# EXERCISE
In the minimum wage piece, to what amount did the California Assembly vote in May to raise the minimum wage?

### SOURCE EXTRACT ###

In the wake of a fast food workers’ strike demanding a $15-an-hour wage, one of the best weapons in the fight against such an increase is successful people who feel they’ve made it on their own.
I’m going to say this as gently as I can, because I know you’re a hard worker, and one of the benefits of being a hard worker is the right to take credit for your success. Furthermore, we are all personally aware of people who game the system or who don’t take responsibility for their lack of motivation, who may even squander their talents and choose not to look realistically at their responsibilities.
But blaming an entry level worker’s lack of personal responsibility is all about you, and your struggle, and has nothing to do with the need for a living wage. It also doesn’t address an economy that has forced overqualified people, or laid-off heads-of-household who can’t find anything else, to seek entry-level jobs. Each of these job-seekers can’t get a great idea and start his own business; most of them just want a job to feed their families.
The current minimum wage is $8 an hour. The California Assembly voted in May to raise it to $9.25 over the next three years, and promised to raise it further to keep track of inflation. Similar processes are in place in many states.
But let’s say the wage is $10 an hour. A 40-hour-a-week job would net an employee about $320 after taxes. Let’s say this worker has found an apartment in Los Angeles for $900. There’s $380 left. Take away a modest $100 for utilities, an additional $200 for food and health insurance, and then—what the hell—he can blow the remaining $80 on a bus pass or half his car insurance and gas money. He does not need a smartphone.
No savings, no emergency fund, no clothes, no entertainment. The very things a teenager living under his parents’ roof would reasonably be responsible for. But things are different now.
It’s been a while since I lived with my parents and had my rent paid for me. The wages of my various jobs at McDonald’s and Pizza Hut helped to defray the cost of college and put me in ridiculous clothing of my own choosing rather than my mother’s. I quickly ran through the remainder of my savings on the first semester’s book bill and laundry. I couldn’t have supported a family, rent, or mortgage with it.
But we cling to the notion that the system is fair for people who “work hard.”

### INFORMATION SHOWN ###

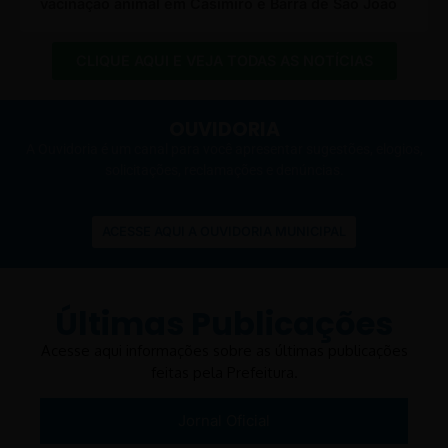
vacinação animal em Casimiro e Barra de São João
CLIQUE AQUI E VEJA TODAS AS NOTÍCIAS
OUVIDORIA
A Ouvidoria é um canal para você apresentar sugestões, elogios,
solicitações, reclamações e denúncias.
ACESSE AQUI A OUVIDORIA MUNICIPAL
Últimas Publicações
Acesse aqui informações sobre as últimas publicações
feitas pela Prefeitura.
Jornal Oficial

###

# YOUR SOLUTION
$9.25, over the next three years.